- Exercise goal
Pull every line with the word "each" out of the entries below.

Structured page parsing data

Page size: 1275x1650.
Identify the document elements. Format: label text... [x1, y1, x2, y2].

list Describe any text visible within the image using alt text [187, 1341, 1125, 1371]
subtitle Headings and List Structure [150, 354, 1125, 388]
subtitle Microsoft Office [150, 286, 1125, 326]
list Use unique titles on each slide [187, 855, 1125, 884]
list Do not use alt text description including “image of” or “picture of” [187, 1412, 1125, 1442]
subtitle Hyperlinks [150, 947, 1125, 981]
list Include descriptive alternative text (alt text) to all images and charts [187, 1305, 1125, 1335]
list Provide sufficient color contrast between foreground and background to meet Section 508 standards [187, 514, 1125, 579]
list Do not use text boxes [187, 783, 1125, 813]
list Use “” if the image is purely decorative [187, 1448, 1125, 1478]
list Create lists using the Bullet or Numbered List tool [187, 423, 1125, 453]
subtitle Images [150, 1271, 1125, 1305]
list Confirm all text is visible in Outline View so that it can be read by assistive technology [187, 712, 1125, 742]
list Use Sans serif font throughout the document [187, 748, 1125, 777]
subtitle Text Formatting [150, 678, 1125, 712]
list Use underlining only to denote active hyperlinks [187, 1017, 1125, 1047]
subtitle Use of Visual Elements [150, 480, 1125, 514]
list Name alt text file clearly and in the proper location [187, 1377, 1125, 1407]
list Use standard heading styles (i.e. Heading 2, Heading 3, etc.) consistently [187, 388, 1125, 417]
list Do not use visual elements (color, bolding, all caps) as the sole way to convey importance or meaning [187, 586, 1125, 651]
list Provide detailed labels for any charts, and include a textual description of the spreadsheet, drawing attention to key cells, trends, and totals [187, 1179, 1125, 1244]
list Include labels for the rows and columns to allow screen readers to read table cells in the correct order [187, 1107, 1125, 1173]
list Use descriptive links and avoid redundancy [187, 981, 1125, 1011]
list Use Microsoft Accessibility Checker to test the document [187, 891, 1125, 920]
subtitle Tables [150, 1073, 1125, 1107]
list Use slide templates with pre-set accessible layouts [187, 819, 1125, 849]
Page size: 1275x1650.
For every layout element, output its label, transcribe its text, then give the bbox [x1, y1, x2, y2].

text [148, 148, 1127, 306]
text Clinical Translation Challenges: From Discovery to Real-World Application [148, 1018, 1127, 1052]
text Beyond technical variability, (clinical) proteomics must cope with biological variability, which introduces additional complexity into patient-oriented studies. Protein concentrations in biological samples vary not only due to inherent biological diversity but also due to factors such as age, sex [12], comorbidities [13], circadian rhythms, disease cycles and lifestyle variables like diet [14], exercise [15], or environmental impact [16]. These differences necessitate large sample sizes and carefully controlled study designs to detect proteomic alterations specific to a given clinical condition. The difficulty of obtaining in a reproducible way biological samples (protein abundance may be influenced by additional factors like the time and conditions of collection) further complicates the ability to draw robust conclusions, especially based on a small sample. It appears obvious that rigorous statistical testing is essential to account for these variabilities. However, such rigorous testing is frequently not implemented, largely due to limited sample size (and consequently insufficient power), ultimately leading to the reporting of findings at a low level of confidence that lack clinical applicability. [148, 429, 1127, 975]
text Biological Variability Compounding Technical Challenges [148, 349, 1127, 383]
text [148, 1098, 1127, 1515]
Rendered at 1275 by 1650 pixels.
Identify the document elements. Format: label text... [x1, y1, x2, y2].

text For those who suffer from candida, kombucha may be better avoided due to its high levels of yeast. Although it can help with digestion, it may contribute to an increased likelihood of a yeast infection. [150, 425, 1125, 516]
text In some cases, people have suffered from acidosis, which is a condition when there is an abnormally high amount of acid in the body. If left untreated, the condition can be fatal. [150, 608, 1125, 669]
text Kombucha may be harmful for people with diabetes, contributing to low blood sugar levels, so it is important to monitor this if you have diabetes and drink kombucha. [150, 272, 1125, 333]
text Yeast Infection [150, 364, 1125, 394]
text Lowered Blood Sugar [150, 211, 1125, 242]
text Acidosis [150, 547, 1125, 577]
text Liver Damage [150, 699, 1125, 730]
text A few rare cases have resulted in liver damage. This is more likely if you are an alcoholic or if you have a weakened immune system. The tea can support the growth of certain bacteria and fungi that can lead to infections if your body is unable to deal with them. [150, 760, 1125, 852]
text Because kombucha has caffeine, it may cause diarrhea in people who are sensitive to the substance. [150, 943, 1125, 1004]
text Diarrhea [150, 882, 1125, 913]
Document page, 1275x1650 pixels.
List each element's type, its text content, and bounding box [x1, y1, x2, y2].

- Exercise output
list Use unique titles on each slide [187, 855, 1125, 884]
List each element's type, its text content, and bounding box [x1, y1, x2, y2].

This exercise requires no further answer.